Spór o monopol na handel narkotykami w Amazonii zasugerowany przez badania został zdiagnozowany przez Forum Bezpieczeństwa Publicznego w raporcie z 2022 r., Cytowanym w badaniu „rzek kokainy”. Analiza forum dotyczyła zainteresowania frakcji południowo -wschodniej, takich jak Red Command, z Rio de Janeiro i pierwsza dowództwo stolicy, CCP z São Paulo, dla kontroli regionu w latach 2015–2016. Raport wspomina również o tym, że wspomina o tym „Niektóre lokalne frakcje lepiej zrozumiały mechanizmy działania nielegalnych sieci za pośrednictwem Amazonii”.
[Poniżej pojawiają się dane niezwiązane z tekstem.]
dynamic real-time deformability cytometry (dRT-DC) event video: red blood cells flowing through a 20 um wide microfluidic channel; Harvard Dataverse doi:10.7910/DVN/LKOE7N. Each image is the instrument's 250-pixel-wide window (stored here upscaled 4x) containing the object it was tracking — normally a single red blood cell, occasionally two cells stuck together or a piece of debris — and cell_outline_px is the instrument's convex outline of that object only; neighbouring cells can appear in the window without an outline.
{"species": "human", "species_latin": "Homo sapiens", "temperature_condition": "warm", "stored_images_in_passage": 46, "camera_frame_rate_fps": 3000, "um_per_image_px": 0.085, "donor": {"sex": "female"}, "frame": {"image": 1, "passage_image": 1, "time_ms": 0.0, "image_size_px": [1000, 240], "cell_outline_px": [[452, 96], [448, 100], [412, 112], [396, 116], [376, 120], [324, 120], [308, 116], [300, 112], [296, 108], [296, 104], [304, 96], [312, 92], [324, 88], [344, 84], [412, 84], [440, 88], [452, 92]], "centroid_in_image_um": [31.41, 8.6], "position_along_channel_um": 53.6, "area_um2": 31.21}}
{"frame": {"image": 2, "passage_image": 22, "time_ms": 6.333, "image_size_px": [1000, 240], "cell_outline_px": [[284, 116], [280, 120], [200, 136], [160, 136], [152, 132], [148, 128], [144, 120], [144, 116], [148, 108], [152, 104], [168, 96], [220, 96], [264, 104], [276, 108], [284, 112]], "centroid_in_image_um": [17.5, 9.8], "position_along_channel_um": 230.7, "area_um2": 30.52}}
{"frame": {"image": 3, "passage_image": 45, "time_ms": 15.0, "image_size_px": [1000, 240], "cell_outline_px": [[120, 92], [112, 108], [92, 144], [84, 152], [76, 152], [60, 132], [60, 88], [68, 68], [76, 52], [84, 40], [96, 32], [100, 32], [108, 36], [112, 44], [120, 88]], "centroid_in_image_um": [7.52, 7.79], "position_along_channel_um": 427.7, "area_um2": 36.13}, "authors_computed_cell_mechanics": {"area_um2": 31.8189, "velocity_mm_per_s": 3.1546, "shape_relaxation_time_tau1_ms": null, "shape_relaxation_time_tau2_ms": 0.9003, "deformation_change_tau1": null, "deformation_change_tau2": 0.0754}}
Zjawisko to wzbudziło pojawienie się organizacji regionalnych, takich jak rodzina północna, w Amazonas. Świadomi tego, uczeni z Insper i USP porównali zabójstwa po 2015 r., Próbując zidentyfikować pewne zwiększone zgony z powodu zakłóceń frakcji. Liczby pokazują, że śmiertelność pozostawała podobna przez cały okres od 2004 r., Kiedy wdrożono ograniczenie powietrza.
Wreszcie, naukowcy zwracają uwagę, że oprócz brazylijskich wysiłków na rzecz powstrzymania przestępczości zorganizowanej, międzynarodowa współpraca jest niezbędna, „szczególnie w regionie andyjskim, aby zapewnić skoordynowane podejście do handlu kokainą, z większą wymianą informacji i transnarodowymi praktykami bezpieczeństwa”.